Au lendemain des violences post-électorales qui ont secoué le Tchad en mai dernier, l’ONG de défense des droits humains Human Rights Watch (HRW) hausse le ton. Dans un communiqué publié mercredi, l’organisation exige l’ouverture d’une enquête ainsi qu’un soutien financier de l’État tchadien envers les victimes et les blessés des tirs de célébration survenus lors de la proclamation des résultats de l’élection présidentielle.
Des tirs meurtriers le soir de la victoire de Mahamat Idriss Déby
Quelques minutes seulement après l’annonce du triomphe dès le premier tour de Mahamat Idriss Déby, des tirs de célébration avaient retenti dans la capitale N’Djamena. Un vacarme qui s’est prolongé pendant plusieurs heures, plongeant la ville dans le chaos. Trois ans auparavant, celui qui venait d’être élu avait été désigné chef de l’État par l’armée au décès de son père, Idriss Déby Itno, qui avait régné sur le pays pendant plus de trois décennies.
Bien que les autorités aient gardé le silence sur le bilan humain de ces célébrations incontrôlées, les médias locaux avaient rapporté de nombreux morts et blessés. Le gouvernement a cependant refusé de communiquer les chiffres, interdisant même aux hôpitaux de le faire au nom du « respect du secret médical ».
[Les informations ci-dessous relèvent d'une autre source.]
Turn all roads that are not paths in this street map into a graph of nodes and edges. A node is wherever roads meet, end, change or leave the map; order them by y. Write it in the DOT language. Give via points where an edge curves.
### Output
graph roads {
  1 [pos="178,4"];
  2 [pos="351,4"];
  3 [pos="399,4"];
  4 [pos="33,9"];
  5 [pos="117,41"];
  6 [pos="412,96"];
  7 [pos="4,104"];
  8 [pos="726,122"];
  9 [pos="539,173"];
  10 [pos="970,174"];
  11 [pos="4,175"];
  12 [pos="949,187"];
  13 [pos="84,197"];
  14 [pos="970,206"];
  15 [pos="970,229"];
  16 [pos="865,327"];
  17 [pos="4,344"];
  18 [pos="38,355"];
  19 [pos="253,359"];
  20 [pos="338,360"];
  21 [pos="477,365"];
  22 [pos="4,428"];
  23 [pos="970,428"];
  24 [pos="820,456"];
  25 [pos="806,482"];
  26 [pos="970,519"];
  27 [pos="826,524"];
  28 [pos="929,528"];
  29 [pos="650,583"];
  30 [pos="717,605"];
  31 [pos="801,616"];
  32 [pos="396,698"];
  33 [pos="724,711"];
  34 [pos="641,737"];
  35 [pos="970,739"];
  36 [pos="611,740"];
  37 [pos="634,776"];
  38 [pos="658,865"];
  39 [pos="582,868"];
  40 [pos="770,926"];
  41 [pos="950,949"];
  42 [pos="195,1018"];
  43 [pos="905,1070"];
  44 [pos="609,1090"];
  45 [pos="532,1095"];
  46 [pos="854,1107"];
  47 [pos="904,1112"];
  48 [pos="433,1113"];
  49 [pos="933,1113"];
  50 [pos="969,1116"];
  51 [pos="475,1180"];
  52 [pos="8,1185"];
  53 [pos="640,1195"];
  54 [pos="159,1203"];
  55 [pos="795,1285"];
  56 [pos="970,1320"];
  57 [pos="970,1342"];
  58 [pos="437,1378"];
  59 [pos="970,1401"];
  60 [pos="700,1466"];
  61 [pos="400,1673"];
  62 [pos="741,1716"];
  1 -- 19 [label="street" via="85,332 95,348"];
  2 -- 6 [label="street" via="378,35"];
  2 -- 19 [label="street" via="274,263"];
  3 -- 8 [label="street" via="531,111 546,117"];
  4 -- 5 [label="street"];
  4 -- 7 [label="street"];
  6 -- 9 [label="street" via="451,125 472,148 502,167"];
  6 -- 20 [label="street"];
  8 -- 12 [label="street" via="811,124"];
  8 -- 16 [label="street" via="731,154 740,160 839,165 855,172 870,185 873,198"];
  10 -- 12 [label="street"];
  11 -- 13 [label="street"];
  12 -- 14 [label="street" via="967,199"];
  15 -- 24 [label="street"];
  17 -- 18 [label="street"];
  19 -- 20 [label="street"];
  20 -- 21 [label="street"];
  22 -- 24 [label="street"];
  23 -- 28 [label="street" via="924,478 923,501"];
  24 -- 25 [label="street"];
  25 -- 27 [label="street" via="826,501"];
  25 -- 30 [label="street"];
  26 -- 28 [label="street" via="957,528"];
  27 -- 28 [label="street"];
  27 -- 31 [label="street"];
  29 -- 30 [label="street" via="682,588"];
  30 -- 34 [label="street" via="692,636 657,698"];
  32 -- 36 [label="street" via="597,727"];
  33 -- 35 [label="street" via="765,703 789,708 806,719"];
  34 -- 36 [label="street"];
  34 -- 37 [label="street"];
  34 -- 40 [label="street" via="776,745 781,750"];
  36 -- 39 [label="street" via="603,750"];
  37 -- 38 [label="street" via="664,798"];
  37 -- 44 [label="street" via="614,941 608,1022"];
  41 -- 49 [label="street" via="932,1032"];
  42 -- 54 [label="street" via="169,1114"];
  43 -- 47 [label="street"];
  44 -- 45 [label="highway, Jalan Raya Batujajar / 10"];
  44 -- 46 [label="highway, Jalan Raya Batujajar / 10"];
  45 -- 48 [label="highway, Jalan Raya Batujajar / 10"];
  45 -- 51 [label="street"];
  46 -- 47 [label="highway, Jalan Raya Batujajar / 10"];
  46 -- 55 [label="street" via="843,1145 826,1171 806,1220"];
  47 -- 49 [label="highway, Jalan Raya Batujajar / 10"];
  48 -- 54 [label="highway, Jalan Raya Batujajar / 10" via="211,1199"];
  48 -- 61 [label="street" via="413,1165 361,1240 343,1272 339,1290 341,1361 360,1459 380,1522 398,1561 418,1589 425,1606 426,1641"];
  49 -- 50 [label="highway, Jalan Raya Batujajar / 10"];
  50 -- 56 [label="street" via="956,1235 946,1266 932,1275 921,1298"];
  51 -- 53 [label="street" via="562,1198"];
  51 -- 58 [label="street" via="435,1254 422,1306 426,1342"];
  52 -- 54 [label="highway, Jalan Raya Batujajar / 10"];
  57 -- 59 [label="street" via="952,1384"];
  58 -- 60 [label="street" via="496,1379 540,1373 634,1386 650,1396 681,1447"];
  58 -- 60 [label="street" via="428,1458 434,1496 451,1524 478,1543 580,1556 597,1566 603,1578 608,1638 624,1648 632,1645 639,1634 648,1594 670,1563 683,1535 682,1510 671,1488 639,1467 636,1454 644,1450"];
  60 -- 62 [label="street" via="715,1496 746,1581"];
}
HRW et une ONG locale confirment des morts et des blessés graves
Malgré cette opacité, Human Rights Watch et l’Observatoire pour la promotion et la défense des droits humains (OPDH) affirment avoir pu confirmer six cas de personnes tuées à N’Djamena. Les deux organisations disent également avoir recueilli des témoignages fiables faisant état de plusieurs autres victimes décédées des suites de leurs blessures par balle, alors que certaines se trouvaient à leur domicile au moment des faits.
Le gouvernement promet une prise en charge… qui tarde à venir
Face à l’ampleur de ces « dommages collatéraux », les autorités tchadiennes avaient assuré qu’elles prendraient « en charge gratuitement les blessés de suite des tirs de joie et de célébration ». Une promesse qui semble être restée lettre morte, puisque HRW et l’OPDH révèlent qu’au moins 14 personnes ont dû payer tout ou partie de leurs frais médicaux. Les deux ONG exigent donc que ces victimes soient remboursées.
Six mois après, toujours aucune enquête officielle
Plus grave encore, alors que six mois se sont écoulés depuis cette nuit sanglante, aucune investigation n’a été ouverte pour faire la lumière sur ces événements et établir les responsabilités. Une inaction que dénoncent Human Rights Watch et son partenaire local :
Les forces de sécurité tchadiennes doivent être tenues pleinement responsables de ces graves violations des droits à la vie, à l’intégrité corporelle et à la sécurité des tchadiens.
Pourtant, le ministre de la Défense tchadien a affirmé aux deux organisations qu’aucune plainte n’avait été déposée, au pénal comme au civil, et qu’il ne disposait d’aucune information sur des personnes tuées ou blessées. Un courrier adressé au ministère de la Justice par les ONG pour réclamer l’ouverture d’une enquête est quant à lui resté sans réponse.
Le Tchad régulièrement épinglé pour des violations des droits humains
Ce n’est malheureusement pas la première fois que le Tchad se retrouve sous le feu des critiques d’organisations de défense des droits de l’Homme. Des ONG nationales et internationales dénoncent de façon récurrente des atteintes aux libertés fondamentales ainsi qu’une répression persistante dans le pays.
Avec ces violences post-électorales et l’impunité qui semble régner en maître, le pouvoir tchadien risque une nouvelle fois de ternir son image sur la scène internationale. Il est donc urgent que les autorités prennent des mesures concrètes pour rendre justice aux victimes et à leurs familles, conformément aux demandes de Human Rights Watch. Il en va de la crédibilité du processus démocratique et du respect des droits humains au Tchad.